Thatcher is not going anywhere alone. And even if Britain decide commit military invasion, USA is not going accept that and hardly others too are very happy. And with military occupation it is hard stop people moving to West Germany. Only way would be guard every meter of borderline and shoot everyone who try pass the border. And hardly Western powers are ready to do anything such thing. And they can't guard every border meter whent hem should guard borders of West Germany, Czechoslovakia and Poland. And them should too guard every harbor and airport and take all passports away.
 
Thatcher truly feared a united Germany that might become the dominant economic force in Europe and lord over the UK using the purse strings, but she wasn’t going to go to war over it.
 
Most new countries need an experience of shared sacrifice in a major war to solidify a distinct identity, kind of like a "We have made Italy, now we must make the Italians type of state-building". The experience of anschluss soured Austrians on pan-Germanism, but it would be hard for East Germany to get involved in a major war that isn't world war 3, or see the Bundeswehr as foreign occupiers.

East German had lots of advisors and "advisors" running around in places like Angola and Ethiopia, but East Germany itself was never threatened in those proxy conflicts.

East Germany would be a strange place without reunification. The state would hemorrhage its population to the West, and the self-selection effect of people who stay behind would create a strange political landscape. If there was some kind of shaky democratization, something resembling AfD and Die Linke would play a major role in the party system.

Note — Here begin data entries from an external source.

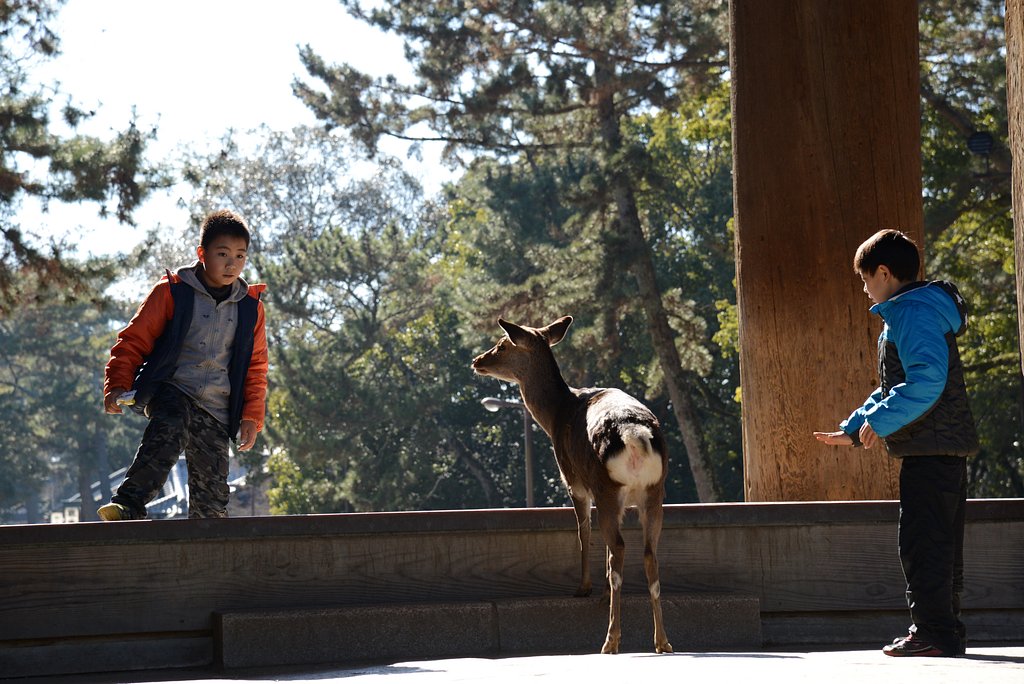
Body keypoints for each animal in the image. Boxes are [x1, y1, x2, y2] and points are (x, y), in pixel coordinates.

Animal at [471, 315, 672, 655]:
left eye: (501, 345)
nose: (477, 361)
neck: (555, 414)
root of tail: (635, 436)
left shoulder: (573, 481)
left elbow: (583, 532)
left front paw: (584, 588)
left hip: (606, 486)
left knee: (618, 549)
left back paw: (611, 640)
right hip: (655, 491)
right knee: (649, 555)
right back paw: (662, 641)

It depends on the amount of economic and political reform involved. In a bad scenario it would become Belarus 2.0, and let dissidents leave in order to keep the party in power the way Cuba does. It could also be a corrupt, unconsolidated democracy like much of the former USSR and the Balkans in the '90s, or eventually stabilize and integrate with the EU.
 
It depends on the amount of economic and political reform involved. In a bad scenario it would become Belarus 2.0, and let dissidents leave in order to keep the party in power the way Cuba does. It could also be a corrupt, unconsolidated democracy like much of the former USSR and the Balkans in the '90s, or eventually stabilize and integrate with the EU.

Would West Germany even accept membership of East Germany? All EU members should agree new members so membership might be difficult to East Germany. Several German politicians just would say "Accept re-unification or East Germany is out of EU."
 
Short of putting a couple of British tank divisions on GDR territory and putting up a government prepped by then

As soon as the red army left there was no way to stop the reunification.
 
What if the allies didn't allow the two Germanies to re-unificate in 1990? How plausible is that?

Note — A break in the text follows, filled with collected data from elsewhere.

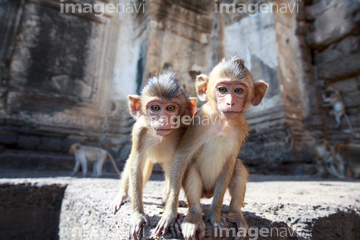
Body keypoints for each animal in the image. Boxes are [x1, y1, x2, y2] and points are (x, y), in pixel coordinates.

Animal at [112, 72, 197, 239]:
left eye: (170, 108)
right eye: (155, 107)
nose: (163, 120)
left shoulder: (186, 132)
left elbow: (177, 168)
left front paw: (170, 215)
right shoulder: (139, 132)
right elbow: (136, 168)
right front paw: (137, 215)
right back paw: (122, 195)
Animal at [155, 57, 268, 239]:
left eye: (238, 90)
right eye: (222, 89)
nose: (230, 102)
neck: (222, 121)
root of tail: (206, 193)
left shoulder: (241, 128)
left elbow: (230, 162)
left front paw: (215, 216)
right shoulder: (199, 122)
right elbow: (182, 156)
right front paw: (170, 213)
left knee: (237, 168)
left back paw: (235, 213)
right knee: (191, 170)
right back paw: (194, 217)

It's very plausible; reunification is up to the four occupying powers, not the two Germanies. In the Two Plus Four Treaty, Germany had to make concessions, such as military restrictions and resuming reparation payments. All you need is one government to refuse to sign the treaty. And since those four governments have sizable armies in Germany, there's not a lot the GRD or DDR can do.

The treaty was signed on Sept. 12, 1990, about a month after Iraq occupied Kuwait. Many of the troops eventually used to liberate Kuwait were from the NATO armies in Germany. What if negotiations broke down in Summer 1990 and the rhetoric turned nasty. Would the US and UK redeploy those divisions if there's a serious crisis in Germany?